Конечно, возникают вопросы: как можно говорить об «общем достоянии»? Кто установил, что все вещи находятся в «общем владении» всех людей, и почему? Обычный ответ стоиков, их последователей и отцов Церкви первых веков христианства состоял в том, что если луна, солнце и дождь общие для всех людей, то нет оснований считать, что и другие вещи, например земля, не являются общими. Эти сторонники коммунизма не удосужились изучить смысл слова «общий». Тогда они знали бы, что земля не может быть «общей» для всех людей в том же смысле, что солнце и луна, и что в силу этого обработка земли сообща – это совсем не то же самое, что прогулка при лунном или солнечном свете. Современные экономисты объясняют, что различие заключается в том, что, в отличие от дефицита земли, дефицита лунного света не существует. Несмотря на тривиальность этого утверждения, подразумеваемая аналогия между редкими вещами, вроде пригодной для земледелия земли, и вещами, имеющимися в избытке, вроде лунного света, для многих людей была убедительной причиной заявлять, что «неимущие» пали жертвами «принуждения» со стороны «имущих»; что последние незаконно лишили первых некоторых вещей, изначально бывших «общими» для всех людей. Терминологическая путаница вокруг использования слова «общий», свойственная стоикам и отцам раннего христианства и сохранившаяся у современных социалистов всех цветов и оттенков, как я полагаю, тесно связана с тенденцией, особенно ярко проявившейся в наше время, использовать слово «свобода» сомнительным образом, связывая по смыслу «свободу от нужды» со «свободой от принуждения со стороны других».

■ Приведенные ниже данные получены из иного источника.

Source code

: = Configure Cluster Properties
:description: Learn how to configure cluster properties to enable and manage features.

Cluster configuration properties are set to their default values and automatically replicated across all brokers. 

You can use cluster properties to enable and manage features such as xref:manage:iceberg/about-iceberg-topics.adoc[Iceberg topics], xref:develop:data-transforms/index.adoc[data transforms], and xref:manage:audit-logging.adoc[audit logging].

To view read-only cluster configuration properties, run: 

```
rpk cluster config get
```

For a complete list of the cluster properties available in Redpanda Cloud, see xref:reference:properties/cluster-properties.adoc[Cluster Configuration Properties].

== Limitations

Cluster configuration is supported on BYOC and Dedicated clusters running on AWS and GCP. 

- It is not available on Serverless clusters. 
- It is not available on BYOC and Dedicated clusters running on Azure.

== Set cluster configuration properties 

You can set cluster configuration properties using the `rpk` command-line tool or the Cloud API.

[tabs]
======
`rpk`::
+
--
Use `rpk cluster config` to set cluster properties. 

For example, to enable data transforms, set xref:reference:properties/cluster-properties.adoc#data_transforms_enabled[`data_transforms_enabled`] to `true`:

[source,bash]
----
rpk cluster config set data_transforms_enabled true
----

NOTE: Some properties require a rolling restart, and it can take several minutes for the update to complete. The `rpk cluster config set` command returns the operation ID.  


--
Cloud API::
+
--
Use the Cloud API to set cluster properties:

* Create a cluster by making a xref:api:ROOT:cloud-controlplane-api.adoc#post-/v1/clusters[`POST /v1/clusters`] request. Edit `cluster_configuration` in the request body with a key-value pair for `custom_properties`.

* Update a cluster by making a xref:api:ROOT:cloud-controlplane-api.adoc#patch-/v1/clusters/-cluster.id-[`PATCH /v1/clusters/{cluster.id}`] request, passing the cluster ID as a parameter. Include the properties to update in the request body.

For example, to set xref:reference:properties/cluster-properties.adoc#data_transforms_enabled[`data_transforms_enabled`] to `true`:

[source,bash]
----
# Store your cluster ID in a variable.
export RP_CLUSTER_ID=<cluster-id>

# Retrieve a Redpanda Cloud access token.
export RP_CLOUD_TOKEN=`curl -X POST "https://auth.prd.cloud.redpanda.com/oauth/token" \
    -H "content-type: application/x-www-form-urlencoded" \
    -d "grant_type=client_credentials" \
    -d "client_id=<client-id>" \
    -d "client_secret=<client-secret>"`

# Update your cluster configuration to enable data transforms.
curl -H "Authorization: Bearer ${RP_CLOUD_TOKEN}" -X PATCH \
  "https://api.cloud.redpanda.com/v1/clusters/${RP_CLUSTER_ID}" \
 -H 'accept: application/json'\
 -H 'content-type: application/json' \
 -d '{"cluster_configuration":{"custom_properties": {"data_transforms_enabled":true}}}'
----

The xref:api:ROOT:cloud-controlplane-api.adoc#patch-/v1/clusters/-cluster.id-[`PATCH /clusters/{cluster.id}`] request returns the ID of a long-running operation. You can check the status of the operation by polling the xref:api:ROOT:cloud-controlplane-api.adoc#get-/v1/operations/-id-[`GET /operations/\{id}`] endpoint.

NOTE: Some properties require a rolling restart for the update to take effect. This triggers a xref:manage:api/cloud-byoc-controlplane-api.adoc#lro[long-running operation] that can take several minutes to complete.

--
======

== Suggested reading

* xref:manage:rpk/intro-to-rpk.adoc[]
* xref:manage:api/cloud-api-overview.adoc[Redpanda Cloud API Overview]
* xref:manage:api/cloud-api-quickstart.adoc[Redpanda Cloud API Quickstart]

В свою очередь, этот случай путаницы связан с другим. Когда лавочник, врач или адвокат ждут клиентов, каждый из них может ощущать, что их возможность заработать на жизнь зависит от этих клиентов. Это верно. Но если клиент или покупатель не появляются, то нельзя, не выходя за рамки принятого словоупотребления, сказать, что клиенты (или покупатели), которые не приходят, принуждают лавочника, врача или адвоката к голодной смерти. Действительно, никто никого не принудил тем, что не пришел. Если предельно упростить ситуацию, можно допустить, что клиентов (или покупателей) вообще не было. Если теперь предположить, что клиент приходит и предлагает врачу или адвокату очень маленькую оплату, то невозможно сказать, что этот конкретный клиент «принуждает» врача или адвоката согласиться на эту оплату. Можно относиться с презрением к человеку, который, хорошо умея плавать, не бросается на помощь тонущему, но нельзя, оставаясь в рамках принятого словоупотребления, сказать, что, отказавшись от спасения утопающего, этот человек «принудил» его утонуть. В этой связи я должен согласиться со знаменитым немецким юристом XIX века Рудольфом Иерингом, возмущавшимся бесчестностью уловок, которые в шекспировском «Венецианском купце» использовала Порция против Шейлока, представляя интересы Антонио. Можно относиться к Шейлоку с презрением, но нельзя сказать, что он «принудил» Антонио или кого-либо другого заключить с ним соглашение – соглашение, которое в данных обстоятельствах предусматривало смерть последнего. Единственное, чего хотел Шейлок, – принудить Антонио исполнить обязательство по договору после того, как тот его подписал. Несмотря на эти очевидные обстоятельства, люди часто склонны судить Шейлока так же, как они судили бы убийцу, и осуждать ростовщиков, как если бы они были грабителями и пиратами, хотя ни Шейлока, ни обычного ростовщика нельзя правомерно обвинить в том, что он кого-либо принуждает занимать у него деньги под ростовщические проценты.